I bet you didn’t think Michelin places looked like this.
I made a nice little discovery the other day. Browsing the Michelin Guide website, I realised there was a handy map feature that allows you to view all the Michelin rated restaurants within a certain area. You can even narrow it down to what type of food you want. And so a few weekends back I searched the Meguro area, typed in ramen, and got a hit. Without reading anything about the place, I just decided to go and see what would happen.
As it turns out, the shop was called Bigiya in Gakugei-daigaku – a busy student area five stops from Shibuya on the Toyoko line. With the shop listed as opening at 11:30am, I went 30 minutes early, unsure whether there would be a line or not. Michelin places are often popular. When I arrived, however, I was greeted with the image above: a nondescript mom-and-pop looking shop with the shutters half down. No one was about, and I was the first to enter. At 11:35am, however, the place was full.

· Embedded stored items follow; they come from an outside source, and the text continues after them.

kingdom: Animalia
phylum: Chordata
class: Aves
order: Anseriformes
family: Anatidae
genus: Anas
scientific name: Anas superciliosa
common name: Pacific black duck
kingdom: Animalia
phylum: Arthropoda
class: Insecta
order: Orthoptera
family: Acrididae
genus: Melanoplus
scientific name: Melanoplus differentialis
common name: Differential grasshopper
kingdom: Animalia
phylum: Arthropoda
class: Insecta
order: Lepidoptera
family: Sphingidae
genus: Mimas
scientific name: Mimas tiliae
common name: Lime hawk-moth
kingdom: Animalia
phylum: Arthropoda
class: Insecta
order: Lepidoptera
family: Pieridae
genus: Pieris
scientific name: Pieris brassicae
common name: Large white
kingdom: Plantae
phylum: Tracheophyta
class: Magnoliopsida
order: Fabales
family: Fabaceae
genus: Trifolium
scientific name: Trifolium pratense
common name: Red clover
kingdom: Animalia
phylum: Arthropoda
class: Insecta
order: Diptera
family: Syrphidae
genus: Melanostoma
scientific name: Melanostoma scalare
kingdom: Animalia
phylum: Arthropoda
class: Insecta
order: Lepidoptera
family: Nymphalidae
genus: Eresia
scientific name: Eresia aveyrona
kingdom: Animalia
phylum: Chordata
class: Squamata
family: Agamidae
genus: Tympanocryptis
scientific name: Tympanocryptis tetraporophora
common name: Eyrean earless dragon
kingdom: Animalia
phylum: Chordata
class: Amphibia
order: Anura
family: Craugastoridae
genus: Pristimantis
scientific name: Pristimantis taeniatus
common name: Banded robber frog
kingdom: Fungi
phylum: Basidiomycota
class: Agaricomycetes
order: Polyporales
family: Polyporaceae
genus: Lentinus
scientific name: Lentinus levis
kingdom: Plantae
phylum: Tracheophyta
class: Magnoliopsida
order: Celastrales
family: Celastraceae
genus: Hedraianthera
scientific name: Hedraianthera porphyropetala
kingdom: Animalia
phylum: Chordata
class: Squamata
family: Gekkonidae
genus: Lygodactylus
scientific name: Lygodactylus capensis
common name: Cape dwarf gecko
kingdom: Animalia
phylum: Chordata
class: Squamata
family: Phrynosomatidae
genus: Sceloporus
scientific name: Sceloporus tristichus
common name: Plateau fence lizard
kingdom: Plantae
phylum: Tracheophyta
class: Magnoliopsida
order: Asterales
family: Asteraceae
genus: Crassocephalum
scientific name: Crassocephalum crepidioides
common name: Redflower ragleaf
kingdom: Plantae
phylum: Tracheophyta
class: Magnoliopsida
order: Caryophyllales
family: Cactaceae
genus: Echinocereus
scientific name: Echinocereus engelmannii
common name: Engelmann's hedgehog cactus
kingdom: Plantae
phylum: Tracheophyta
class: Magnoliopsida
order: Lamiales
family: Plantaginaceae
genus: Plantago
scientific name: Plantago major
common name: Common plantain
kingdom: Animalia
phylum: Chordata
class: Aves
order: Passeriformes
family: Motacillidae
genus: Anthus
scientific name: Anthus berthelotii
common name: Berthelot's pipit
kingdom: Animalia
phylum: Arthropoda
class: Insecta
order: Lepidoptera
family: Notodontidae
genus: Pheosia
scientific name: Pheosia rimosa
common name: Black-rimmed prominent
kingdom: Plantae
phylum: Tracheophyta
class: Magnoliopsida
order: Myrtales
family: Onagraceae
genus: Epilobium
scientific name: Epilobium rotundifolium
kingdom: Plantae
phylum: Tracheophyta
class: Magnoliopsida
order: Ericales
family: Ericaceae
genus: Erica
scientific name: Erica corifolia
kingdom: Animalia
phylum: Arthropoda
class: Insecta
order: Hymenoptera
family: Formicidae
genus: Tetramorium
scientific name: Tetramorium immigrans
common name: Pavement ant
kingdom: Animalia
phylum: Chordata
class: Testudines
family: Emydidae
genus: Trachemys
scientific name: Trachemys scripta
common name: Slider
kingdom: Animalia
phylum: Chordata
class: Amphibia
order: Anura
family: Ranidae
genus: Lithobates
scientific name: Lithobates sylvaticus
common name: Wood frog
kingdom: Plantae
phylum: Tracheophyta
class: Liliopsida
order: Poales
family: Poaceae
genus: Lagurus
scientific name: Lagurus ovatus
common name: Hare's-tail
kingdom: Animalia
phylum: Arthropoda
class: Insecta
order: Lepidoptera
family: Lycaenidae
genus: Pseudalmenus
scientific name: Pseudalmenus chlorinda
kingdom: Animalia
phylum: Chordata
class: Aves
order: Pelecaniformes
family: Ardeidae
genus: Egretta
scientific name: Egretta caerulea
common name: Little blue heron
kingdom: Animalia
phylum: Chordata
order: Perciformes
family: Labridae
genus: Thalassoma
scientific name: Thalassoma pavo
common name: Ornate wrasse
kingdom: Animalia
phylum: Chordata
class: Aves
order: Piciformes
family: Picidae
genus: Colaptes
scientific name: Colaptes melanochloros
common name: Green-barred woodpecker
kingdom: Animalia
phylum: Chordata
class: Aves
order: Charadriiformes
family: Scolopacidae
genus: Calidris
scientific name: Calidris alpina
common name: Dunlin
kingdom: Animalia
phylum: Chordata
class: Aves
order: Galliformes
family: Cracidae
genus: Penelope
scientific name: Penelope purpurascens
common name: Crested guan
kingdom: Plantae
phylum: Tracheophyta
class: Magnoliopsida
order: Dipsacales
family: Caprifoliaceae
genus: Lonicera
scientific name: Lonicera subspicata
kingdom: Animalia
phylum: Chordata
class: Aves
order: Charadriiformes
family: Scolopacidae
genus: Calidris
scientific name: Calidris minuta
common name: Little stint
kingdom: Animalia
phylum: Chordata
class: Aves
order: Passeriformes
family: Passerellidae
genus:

I opted for the shoyu, mainly because the machine said it came recommended – but after a bit of further reading, I now see that it’s what the shop is most famous for. The guys behind the counter got to work, building the bowl from the bottom up with various stocks; noodles; three different types of chashu; a soft-boiled egg; and, finally, bamboo shoots.
The verdict?
It was good!
But, well, so are so many shops in Tokyo.
Did anything make this place stand out? I didn’t think so, and I’m not sure why. Perhaps it’s because shoyu isn’t usually my style (I usually go for shio, salt-based broth). Saying that, there are other shoyu bowls in Tokyo that I’ve found to have been much better – notably Konjiki Hototogisu in Hatagaya.
The Michelin Guide was essentially established as a way for Michelin to sell more tires – a book with the best restaurants in the country, that people had to drive to in order to visit. With 254 Bib Gourmand restaurants now in Tokyo (21 for ramen), it makes you wonder if the Michelin name is somewhat being diluted. Was the bowl I had at Bigiya really that good?
Maybe.
And I guess that maybe is what it’s all about. After all, it gives solid motivation for every ramen chef in Tokyo to be the best they can be – dreaming of the day they too will get a visit from a Michelin inspector.